Best practices for Advanced Attack Detection Using SIEM

Over the past few years, security information and event management (SIEM) technologies have been criticized. Its complexity and excessive demand for professional services have led to many complaints. Many companies are disappointed with their experience in deploying SIEM for security monitoring.
But that was before, and now it is different. To be fair, technology is no longer the reason why it is difficult for enterprises to successfully deploy SIEM. The leading SIEM platform has gone through "Brain Transplantation" to migrate data to a specific target storage that provides sufficient performance and scale. Previously cumbersome and unreliable system connectors and log aggregators are now more effective, making data collection easier.
However, SIEM still faces many difficulties, as are all rules-based policy technologies. SIEM must know what it is looking. The magic SIEM product does not automatically detect attacks that exploit new methods or rare vulnerabilities.
SIEM plays an important role in attack detection. However, to successfully detect known or unknown attack types, enterprises must establish a set of policies to find attack conditions and indicators in their environments and continuously monitor these situations.
So how should we establish such a policy? Of course, it is unrealistic to wait for it to appear. Let's take a look at the simple process of establishing an effective SIEM policy.
Collect all data within a reasonable range
If sufficient data is not collected, SIEM cannot perform a comprehensive analysis. So the first step is to collect the correct data. What does this mean? Start with obvious data, such as network, security, and server device logs. This data is large and easy to obtain. Then, obtain the log information from the application infrastructure (databases and applications.
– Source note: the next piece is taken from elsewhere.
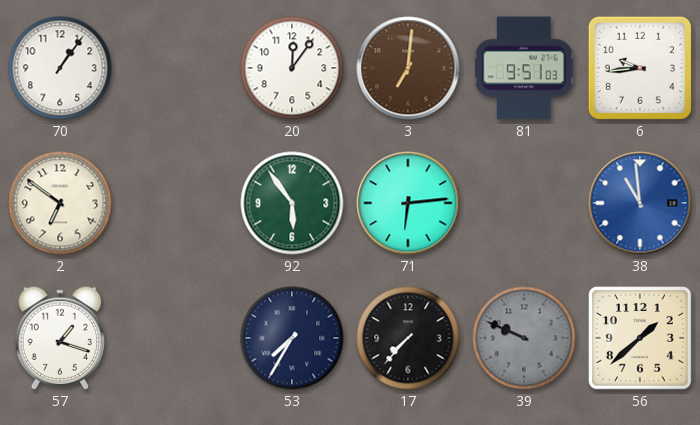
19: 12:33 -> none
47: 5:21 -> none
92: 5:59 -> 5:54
Of course, SIEM also needs a variety of other data sources, including identity data, network traffic, vulnerability scan results, and configuration data.
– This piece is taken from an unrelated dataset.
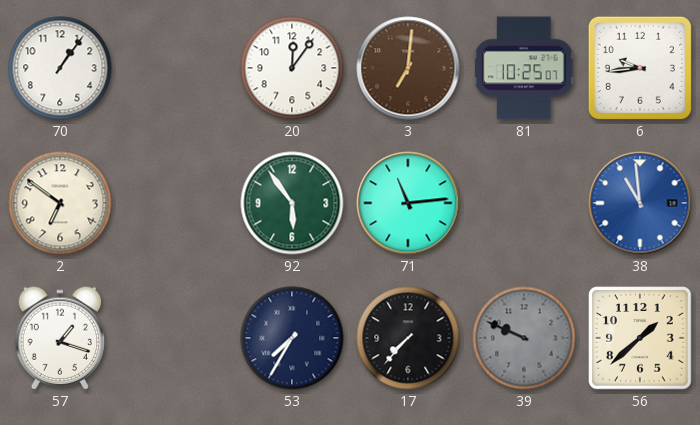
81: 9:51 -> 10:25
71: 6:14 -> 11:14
For the SIEM system, the more data the better. If possible, collect all the data. If you need to prioritize collected data, you should first consider the data collected from the most important technical assets (devices in protected environments and devices that process regulated data. In addition, pay attention to systems that handle key intellectual property rights.
Build rules
Creating a SIEM rule repository is an iterative process. This means that the process is relatively slow and requires long-term refinement or adjustment. Many people are "analysis paralyzed" when starting this process, because there are millions of possible rules. Therefore, we recommend that you first define the rules to be defined.
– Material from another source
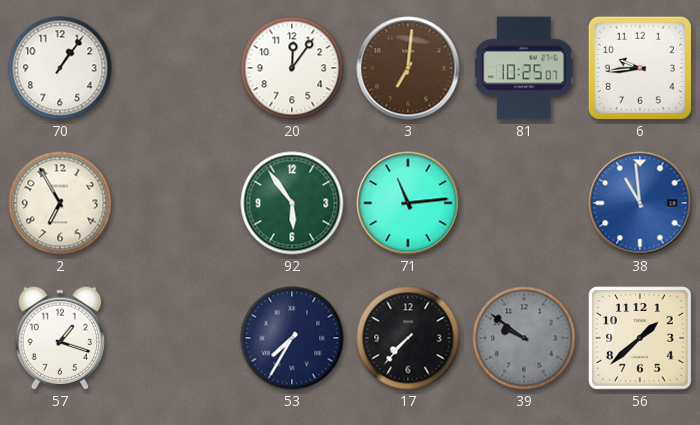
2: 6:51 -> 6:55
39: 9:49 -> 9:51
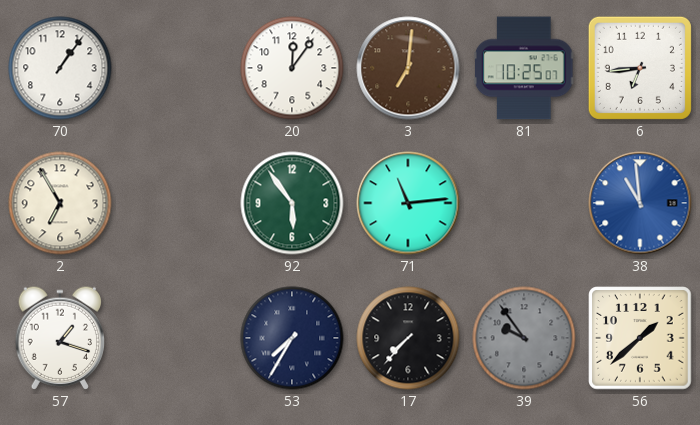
6: 9:44 -> 6:44
39: 9:51 -> 9:54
In the modeling process, start from important assets. Place yourself in the role of an attacker and start to monitor the data you want to steal.
Simulated threats: If you are an attacker, how will you intrude into and steal data? Simulate this threat and list these attack vectors in the SIEM tool. Don't forget to leak out, because this provides another opportunity for enterprises to detect attacks before data is stolen. This process is carried out with a realistic attitude because the threat model is not completely accurate and may be incomplete or comprehensive. The most important thing is to simply start the threat modeling process, which is a good start.
Complete rules: launch attacks on yourself. There are many ready-made tools available to attack your environment. You can try them. Then monitor your SIEM activities. Does it send the correct alarm at the right time? Does the alert provide sufficient information to help the responder identify what happened and take action? If the answer is no, go back to Step 1 and complete the rules.
Optimization threshold: over time, you will gradually learn if SIEM alarms are too frequent or insufficient. Adjust the threshold accordingly. This is a balance. If the threshold is too tight, the alarm will be reduced, but it is easier to miss the attack. And vice versa, if the alarm is too frequent.
Cleaning, rinsing, and repetition: After the rule set for a specific attack is deployed and optimized, move to the next attack vector and repeat the process when modeling each threat.
By the way, this process will never end. There will always be new attacks that require modeling and new indicators that require monitoring. Enterprises must pay close attention to security news to find out which attacks are very popular. The latest threat Research Report (such as the Mandiant APT1 Report) contains clear indicators that each enterprise can (and should) consider adding these indicators to its SIEM. With threat intelligence and a comprehensive data collection environment, you can't find an excuse: It's time to start looking for emerging advanced attacks.
Also remember that over time, you need to add a new data type to SIEM, which will need to reconsider all the SIEM rules. For example, if network packet traffic is captured and sent to SIEM, a large amount of new information is provided for analysis. If you can view the actual network traffic, what is the impact on the search for an attack? What other rules can we add to detect attacks faster? These are not trivial issues. Each time a data source is added or deleted, SIEM rules can be checked to increase the attack detection speed.
The most important thing in this process is to maintain consistency. SIEM is not a "one-time setup, no worries for life" technology. It requires careful care and treatment-not just the present, but its entire lifecycle. If you have any luck with this, you will eventually be disappointed.